I want to publicise this to the parents more as I would like to have every parent signed up to follow the blog. I imagine parents at work getting an email letting them know that their child has just had a maths lesson and they can have a look at it there and then.

Regular review of the blog will help increase the quality of the posts and their use after lessons. I am going to get the students to comment on the posts and build a best practice list which we can display above the blog computer.

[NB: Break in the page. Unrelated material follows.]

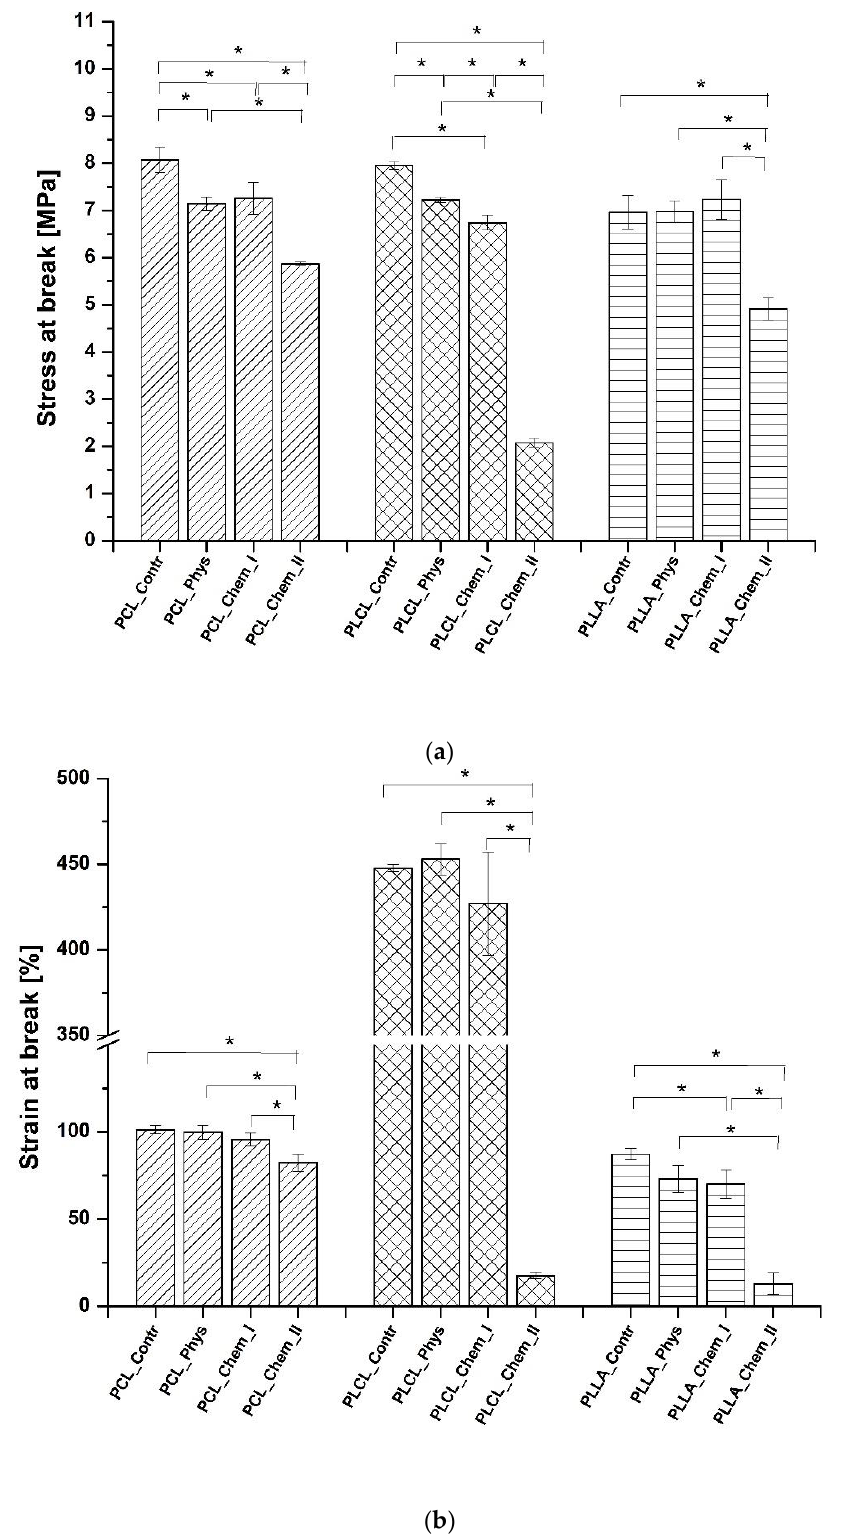
Figure 6. Mechanical properties: ( a ) stress at break, and ( b ) strain at break of control and gelatin- coated fibers. Statistically significant differences were marked as * (p < 0.05) Similar correlation was observed in the case of a strain at break. Only a slight decrease or no change in the strain at break was observed in the case of all samples with phy- sisorbed gelatin or those that were mildly modified via aminolysis. The high decrease was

In its current form I would not be able to carry out a blog for more than two of my classes. It is important that I review each post before publishing so I do not want to rush it but I would like to extend this to more classes over the year. As the students become more familiar with the process then they should develop more independence with it. I am keen to not lose focus on the fact that the blog is only worthwhile if it benefits learning.  To establish the effectiveness of the blog on student learning a cycle of action research will be necessary. Particularly gathering feedback from students and parents. I have already asked my learning triangle (this is a new process for managing our professional development) at school to view the blog and feedback to me. They are not in the mathematics faculty and therefore I hope they will be able to provide constructive feedback on how the blog can be utilised to its full potential. This peer review will be very useful and I hope it will also inspire others to try a class blog in other subjects.

Summary

I am pleased with the blog so far and glad I have put the effort into getting it running every lesson. The students are keen to find out when their turn is and the posts are developing despite being a more pictures than text.

Has the blog replaced my exercise books…. Not completely but only key information goes in the exercise books now. I have found the students are more confident trying things out when working on whiteboards and then we can record the key notes in 5 to 10 minutes each lesson.

Let me know what you think and if you ahve any suggestions or tips for improving my class blog.